Thanks to all participants who shared their PST experiences with me and also thanks to the three obstetric institutions that allowed me to conduct my participant observations. Thanks to Celia Roberts, John Law, Adrian Mackenzie, Thomas Schroeder, Ayo Wahlberg and Tine M. Gammeltoft for careful reading and feedback during my writing. It is of course my own responsibility if there are any mistakes in this chapter.

Notes

  1. 1.

    This chapter is part of my PhD thesis.

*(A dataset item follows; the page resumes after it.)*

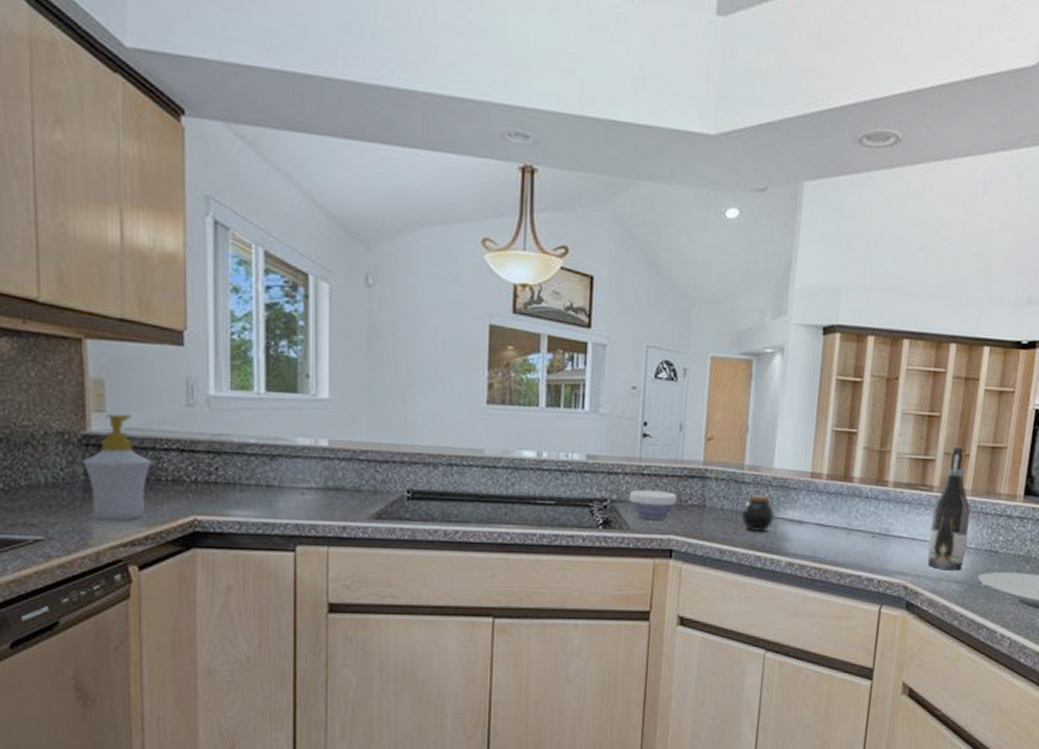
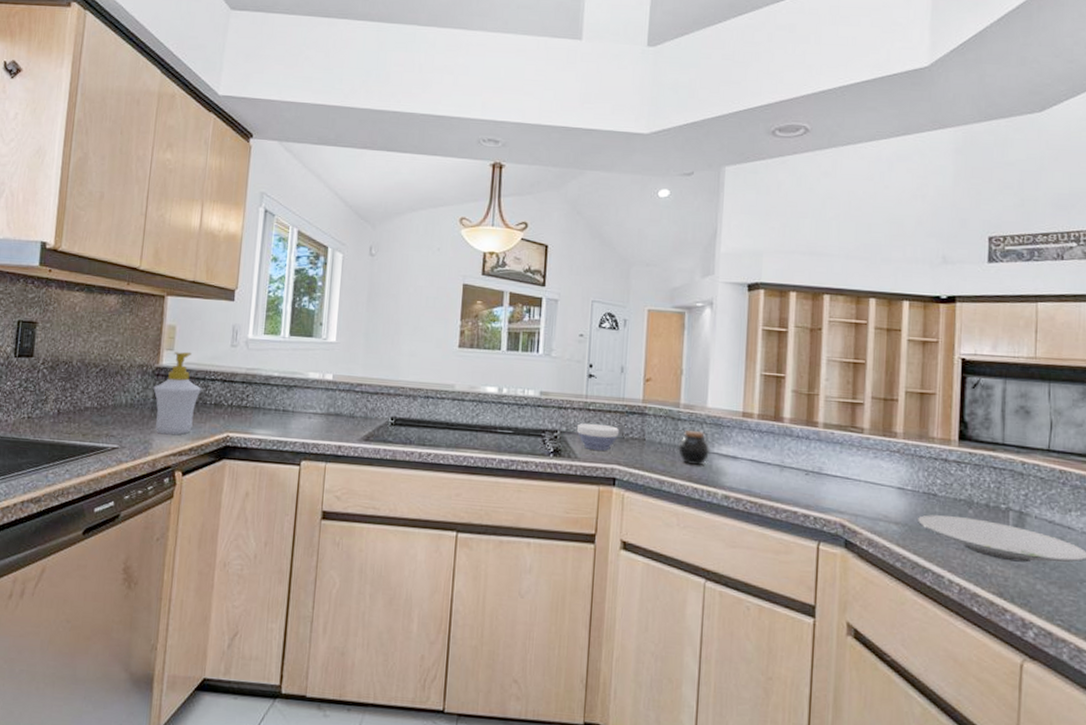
wine bottle: present [927,446,970,571] -> none [863,391,904,512]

A version of it appeared in Chinese in the Taiwanese Journal: Taiwanese Journal for Studies of Science, Technology and Medicine 21: 77–134.

  2. 2.

    Please see the website: http://www.merriam-webster.com/dictionary/bearing (last accessed 15/9/2016).

  3. 3.

    Please see Bureau of Health Promotion, Department of Health (2008).

  4. 4.

    This is similar to what Gammeltoft found in her study in Vietnam: “Although many women said that they found ultrasounds anxiety-relieving, their stories indicated that fetal images were also anxiety-producing” (Gammeltoft 2014: 90).

  5. 5.

    As some studies show, a woman’s pregnancy is not just a personal issue in Taiwan, particularly because it embodies patrilineal reproduction (Stafford 1992; Chen 1990; see also Gammeltoft 2014 on Vietnam). It is a family issue. The sex of the foetus concerns the family, so does its health. This imposed lots of pressure on women in my study. In particular, when the in-laws participated in decision-making, it both made women stressed and made them feel like the foetus was more important than them. For example, Wei-Lun Wu (33 years old, first pregnancy) said that “they only care about the foetus not me”.

  6. 6.

    See Zhu (2013) for a discussion of how maternal serum screening has become a part of a “quality assurance regime” which enlists pregnant women to take active measures of self-assurance in the People’s Republic of China, not least with direct reference to you sheng discourses.